* Exercise details *
Edit the entries below by replacing "Years Won" with "Seasons Won" wherever it occurs, and leave every other word unchanged. Omit the pictures from your version.
====== Supplied material
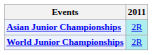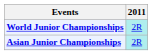rows swapped: Asian Junior Championships <-> World Junior Championships
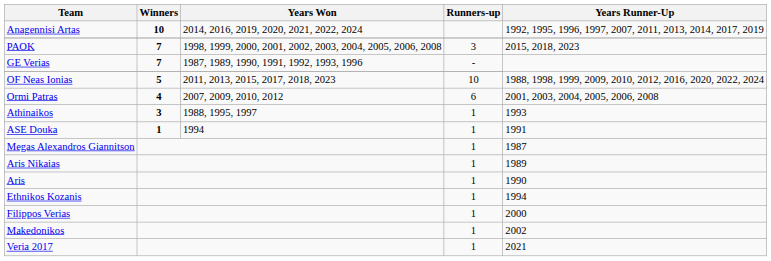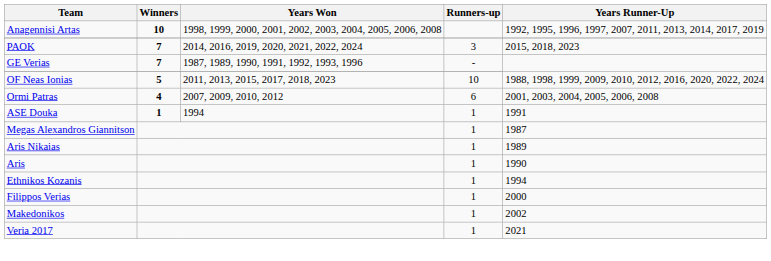Anagennisi Artas | Years Won: 2014, 2016, 2019, 2020, 2021, 2022, 2024 -> 1998, 1999, 2000, 2001, 2002, 2003, 2004, 2005, 2006, 2008
PAOK | Years Won: 1998, 1999, 2000, 2001, 2002, 2003, 2004, 2005, 2006, 2008 -> 2014, 2016, 2019, 2020, 2021, 2022, 2024
- row: Athinaikos | 3 | 1988, 1995, 1997 | 1 | 1993
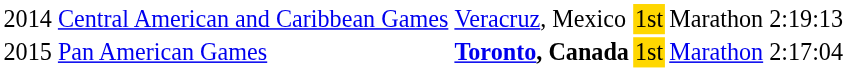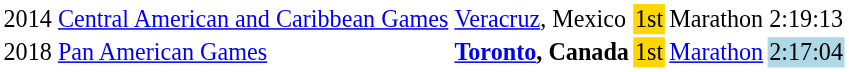Pan American Games | column 1: 2015 -> 2018
Pan American Games | column 6: no background -> lightblue background
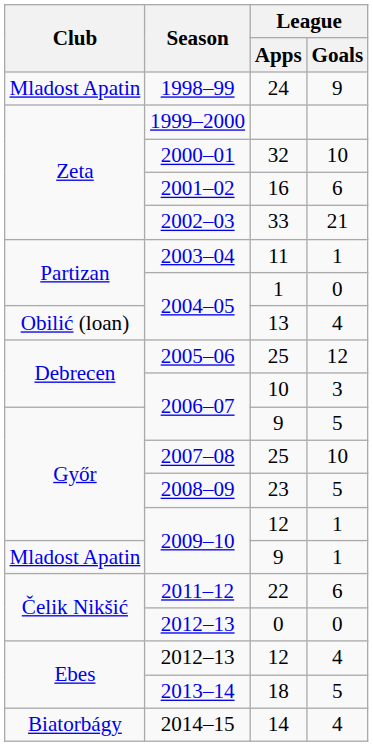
============
* Written response *
rows swapped: Asian Junior Championships <-> World Junior Championships
Anagennisi Artas | Seasons Won: 2014, 2016, 2019, 2020, 2021, 2022, 2024 -> 1998, 1999, 2000, 2001, 2002, 2003, 2004, 2005, 2006, 2008
PAOK | Seasons Won: 1998, 1999, 2000, 2001, 2002, 2003, 2004, 2005, 2006, 2008 -> 2014, 2016, 2019, 2020, 2021, 2022, 2024
- row: Athinaikos | 3 | 1988, 1995, 1997 | 1 | 1993
Pan American Games | column 1: 2015 -> 2018
Pan American Games | column 6: no background -> lightblue background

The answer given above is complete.